Open Social

CTSA Research Networking use of Open Social Gadgets

Background from Eric Meeks, UCSF

Eric presented his work at the 2011 VIVO Conference and has recently (February 2012) provided an update:

A little background. We've released numerous OpenSocial gadgets at UCSF (profiles.ucsf.edu) that are all based on the pre-RDF version of Profiles. A couple of other universities are currently planning to use our code to do the same, and once that happens we will be able to build and share gadgets with each other.
OpenSocial has been a great success for us but one issue that we did not like is that the machine readable OpenSocial definition of a Person doesn't contain any data relevant to a researcher. VIVO RDF, on the other hand, provides a wonderful machine readable definition of a researcher. The next version of Profiles will produce VIVO RDF so we wanted to try and find a way to make our gadgets use this RDF.
There are numerous ways to potentially do this, but a breakthrough for us was the discovery of an open source product developed at MIT called Babel. Babel will convert RDF/XML to JSON. Because gadgets are primarily developed in Javascript, this presented a great solution for our needs.

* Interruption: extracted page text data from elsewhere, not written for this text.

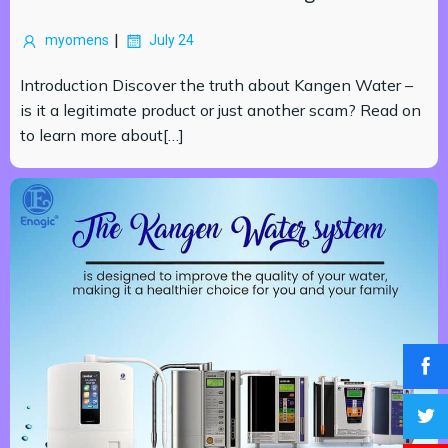
|
myomens
July 24
Introduction Discover the truth about Kangen Water –
is it a legitimate product or just another scam? Read on
to learn more about[…]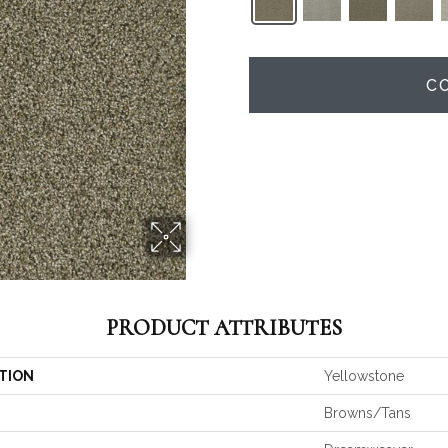
C
PRODUCT ATTRIBUTES
TION
Yellowstone
Browns/Tans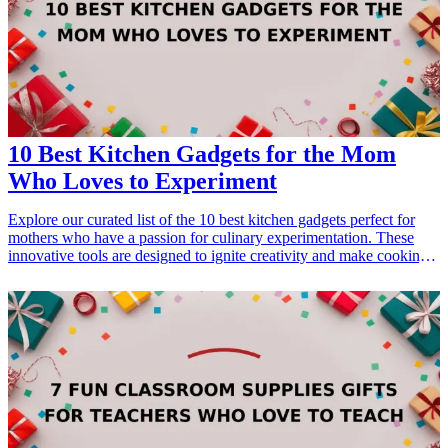
10 Best Kitchen Gadgets for the Mom
Who Loves to Experiment
Explore our curated list of the 10 best kitchen gadgets perfect for
mothers who have a passion for culinary experimentation. These
innovative tools are designed to ignite creativity and make cooking a
joy. Ideal for birthdays, Mother's Day, or just to show appreciation,
these gadgets cater to diverse cooking styles and tastes. Whether
she’s trying out a new recipe or looking to simplify meal prep, each
of these gifts will enhance her kitchen experience. <h3>Related Gift
Guides</h3> <ul> <li><a href="/best/7-high-tech-gifts-for-the-dad-
who-loves-gadgets">7 High-Tech Gifts for the Dad Who Loves
Gadgets</a></li> </ul>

We did successfully merge Babel into our code base and created a demo gadget that works with VIVO RDF. We've tested it with RDF from our development Profiles server (which currently runs a pre-release version of Profiles that produces RDF), with RDF from Harvard Profiles, and with RDF from the Florida VIVO server.

The gadget itself is very simple (just for demo purposes) and can be found at http://dev-profiles.ucsf.edu/apps/DIRECTMatch.xml. Like most gadgets, it's just a collection of XML, HTML and Javascript.

Andy Bowline at Wake Forest has built a couple of gadgets that use keywords to find recent relevant publications from PubMed as well as targeted grant opportunities at grants.gov and we will convert these to use VIVO RDF as soon as the next version of Profiles comes out.
If VIVO ever becomes OpenSocial enabled, we could then share these gadgets with VIVO based installations as well. That's really where we want to see things go. A library of useful gadgets that can run at various institutions with various products that have standardized on VIVO RDF as well as OpenSocial.

We are putting out code in Open Source up on GitHub. It's currently
a modification of three products:
1. Apache Shindig (Java based web product) extended to work with the Profiles XML API and VIVO RDF
2. MIT Babel (java based web product) lightly modified to work with VIVO RDF
3. Profiles (Griffins .NET based product) modified to work with Shindig and Babel to make Profiles OpenSocial compliant.

Once the VIVO based version of Profiles is in production we will make further modifications to Shindig to reduce dependency on the Profiles XML API.